TASK BRIEF ->
Transcribe exactly the lines from the first line of the records through the line containing "31: (394, 180, 30.58)", and leave out every picture.

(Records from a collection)
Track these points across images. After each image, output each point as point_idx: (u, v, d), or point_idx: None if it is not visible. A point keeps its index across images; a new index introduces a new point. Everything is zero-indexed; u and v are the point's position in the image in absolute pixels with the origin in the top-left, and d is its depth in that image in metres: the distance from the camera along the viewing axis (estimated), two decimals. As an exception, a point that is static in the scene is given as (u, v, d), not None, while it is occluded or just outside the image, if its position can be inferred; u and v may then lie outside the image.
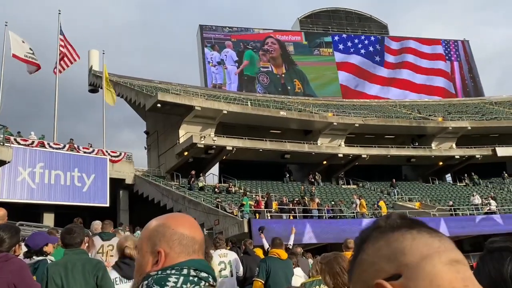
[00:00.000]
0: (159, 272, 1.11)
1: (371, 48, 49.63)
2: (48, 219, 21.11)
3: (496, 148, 32.82)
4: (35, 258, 3.73)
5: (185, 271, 1.10)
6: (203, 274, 1.12)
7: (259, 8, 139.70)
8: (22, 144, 21.41)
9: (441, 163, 32.84)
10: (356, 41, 49.57)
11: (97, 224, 6.84)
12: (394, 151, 31.56)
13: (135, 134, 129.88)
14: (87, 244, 3.81)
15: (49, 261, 3.74)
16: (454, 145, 34.17)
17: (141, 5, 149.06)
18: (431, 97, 48.57)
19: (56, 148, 22.55)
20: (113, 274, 3.58)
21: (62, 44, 25.56)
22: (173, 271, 1.10)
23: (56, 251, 4.63)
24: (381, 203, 24.09)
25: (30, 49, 23.95)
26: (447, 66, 51.21)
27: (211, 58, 43.89)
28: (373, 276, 0.69)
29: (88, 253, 3.59)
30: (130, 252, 3.66)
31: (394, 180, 30.58)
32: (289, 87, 44.79)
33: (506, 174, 33.49)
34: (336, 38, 49.03)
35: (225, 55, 44.27)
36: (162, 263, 1.12)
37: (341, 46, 48.80)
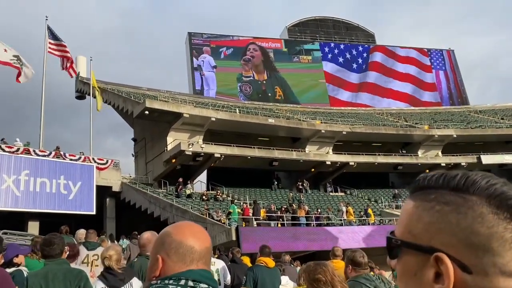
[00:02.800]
0: (158, 282, 1.12)
1: (360, 60, 50.12)
2: (33, 227, 20.76)
3: (481, 156, 33.30)
4: (9, 270, 3.66)
5: (182, 282, 1.10)
6: (203, 285, 1.12)
7: (247, 17, 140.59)
8: (6, 151, 21.09)
9: (427, 170, 33.13)
10: (348, 55, 49.98)
11: (81, 234, 6.74)
12: (381, 159, 31.83)
13: (120, 141, 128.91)
14: (67, 253, 3.75)
15: (24, 272, 3.67)
16: (440, 153, 34.58)
17: (127, 12, 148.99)
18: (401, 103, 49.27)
19: (42, 155, 22.26)
20: (99, 285, 3.52)
21: (54, 48, 25.30)
22: (171, 281, 1.10)
23: (36, 263, 4.55)
24: (369, 211, 24.24)
25: (14, 56, 23.64)
26: (432, 77, 51.95)
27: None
28: (446, 243, 0.57)
29: (69, 263, 3.51)
30: (109, 263, 3.57)
31: (396, 191, 30.72)
32: (269, 94, 44.89)
33: (490, 182, 33.91)
34: (323, 45, 49.45)
35: (202, 60, 44.19)
36: (159, 270, 1.14)
37: (328, 53, 49.23)
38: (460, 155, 33.56)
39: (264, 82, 45.40)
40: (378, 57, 50.60)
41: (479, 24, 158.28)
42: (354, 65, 49.77)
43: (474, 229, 0.56)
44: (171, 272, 1.12)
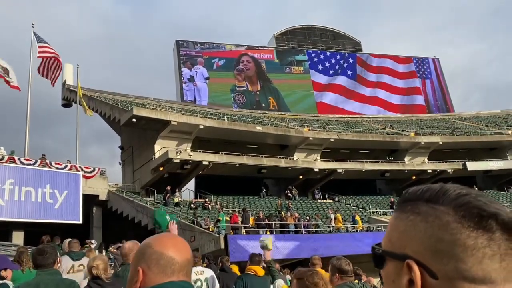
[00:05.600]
0: None
1: (345, 65, 50.64)
2: (18, 237, 20.41)
3: (466, 163, 33.77)
4: None
5: None
6: None
7: (234, 24, 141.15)
8: (-9, 160, 20.75)
9: (414, 177, 33.52)
10: (333, 61, 50.44)
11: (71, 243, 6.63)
12: (368, 166, 32.07)
13: (103, 149, 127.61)
14: (59, 264, 3.71)
15: (9, 286, 3.61)
16: (426, 160, 34.96)
17: (111, 20, 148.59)
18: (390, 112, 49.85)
19: (27, 164, 21.93)
20: None
21: (43, 54, 25.04)
22: None
23: (19, 274, 4.47)
24: (357, 217, 24.35)
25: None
26: (419, 83, 52.68)
27: (183, 74, 43.86)
28: (416, 251, 0.60)
29: (61, 273, 3.48)
30: (97, 272, 3.58)
31: (392, 199, 30.91)
32: (263, 105, 45.12)
33: (476, 188, 34.38)
34: (315, 58, 49.79)
35: (196, 71, 44.29)
36: (139, 282, 1.13)
37: (320, 67, 49.57)
38: (446, 162, 33.98)
39: (258, 92, 45.65)
40: (370, 68, 51.14)
41: (459, 33, 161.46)
42: (339, 71, 50.22)
43: (439, 236, 0.59)
44: (151, 284, 1.11)
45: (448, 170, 33.31)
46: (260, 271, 5.78)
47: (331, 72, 49.84)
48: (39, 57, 24.94)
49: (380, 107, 49.55)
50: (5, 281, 3.77)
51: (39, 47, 24.97)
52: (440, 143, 34.79)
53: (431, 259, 0.59)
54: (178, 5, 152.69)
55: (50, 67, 25.45)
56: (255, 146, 30.87)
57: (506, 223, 0.58)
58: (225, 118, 31.70)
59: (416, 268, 0.59)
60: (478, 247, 0.57)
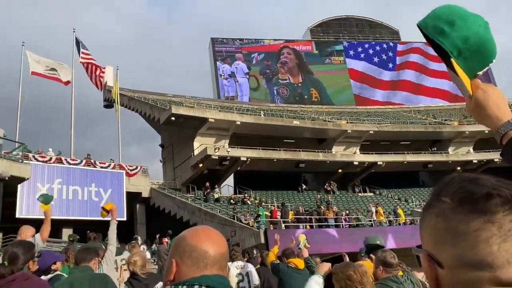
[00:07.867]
0: (172, 287, 1.12)
1: (384, 56, 49.38)
2: (67, 234, 21.30)
3: (515, 151, 32.16)
4: (46, 277, 3.75)
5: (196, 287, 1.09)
6: None
7: (263, 21, 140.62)
8: (40, 161, 21.77)
9: (459, 168, 32.31)
10: (371, 51, 49.34)
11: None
12: (410, 157, 31.20)
13: (142, 148, 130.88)
14: (100, 260, 3.80)
15: (63, 277, 3.76)
16: (471, 150, 33.62)
17: (148, 22, 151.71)
18: (440, 101, 47.96)
19: (73, 164, 22.86)
20: None
21: (84, 59, 26.08)
22: (184, 287, 1.10)
23: (67, 270, 4.67)
24: (399, 211, 23.78)
25: (47, 66, 24.46)
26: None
27: (223, 71, 44.23)
28: (427, 243, 0.62)
29: (93, 269, 3.53)
30: (133, 268, 3.65)
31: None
32: (306, 96, 44.93)
33: (526, 178, 32.73)
34: (346, 44, 48.99)
35: (236, 67, 44.64)
36: (173, 273, 1.14)
37: (351, 52, 48.70)
38: (493, 151, 32.47)
39: (300, 85, 45.56)
40: (413, 57, 49.55)
41: (503, 16, 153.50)
42: (376, 60, 49.02)
43: (437, 226, 0.60)
44: (184, 277, 1.11)
45: (495, 160, 31.85)
46: (300, 264, 5.75)
47: (368, 61, 48.78)
48: (81, 62, 25.94)
49: (418, 95, 47.98)
50: (57, 272, 3.95)
51: (82, 53, 25.95)
52: (486, 132, 33.28)
53: (435, 249, 0.60)
54: (205, 5, 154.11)
55: (93, 72, 26.48)
56: (293, 141, 30.72)
57: (509, 201, 0.56)
58: (262, 114, 31.73)
59: (425, 260, 0.62)
60: (470, 231, 0.56)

YOUR RESPONSE ->
Track these points across images. After each image, output each point as point_idx: (u, v, d), or point_idx: None if it is not visible. A point keeps its index across images; a new index introduces a new point. Everything is zero-indexed; u and v are the point's position in the image in absolute pixels with the origin in the top-left, and d is its depth in that image in metres: the distance from the camera along the viewing axis (estimated), two decimals. As an exception, a point that is static in the scene is given as (u, v, d), not None, while it is occluded or just outside the image, if its position can be inferred; u and v may then lie outside the image.
[00:00.000]
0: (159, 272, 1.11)
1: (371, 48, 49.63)
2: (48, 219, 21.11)
3: (496, 148, 32.82)
4: (35, 258, 3.73)
5: (185, 271, 1.10)
6: (203, 274, 1.12)
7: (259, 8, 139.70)
8: (22, 144, 21.41)
9: (441, 163, 32.84)
10: (356, 41, 49.57)
11: (97, 224, 6.84)
12: (394, 151, 31.56)
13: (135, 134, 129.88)
14: (87, 244, 3.81)
15: (49, 261, 3.74)
16: (454, 145, 34.17)
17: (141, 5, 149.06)
18: (431, 97, 48.57)
19: (56, 148, 22.55)
20: (113, 274, 3.58)
21: (62, 44, 25.56)
22: (173, 271, 1.10)
23: (56, 251, 4.63)
24: (381, 203, 24.09)
25: (30, 49, 23.95)
26: (447, 66, 51.21)
27: (211, 58, 43.89)
28: (373, 276, 0.69)
29: (88, 253, 3.59)
30: (130, 252, 3.66)
31: (394, 180, 30.58)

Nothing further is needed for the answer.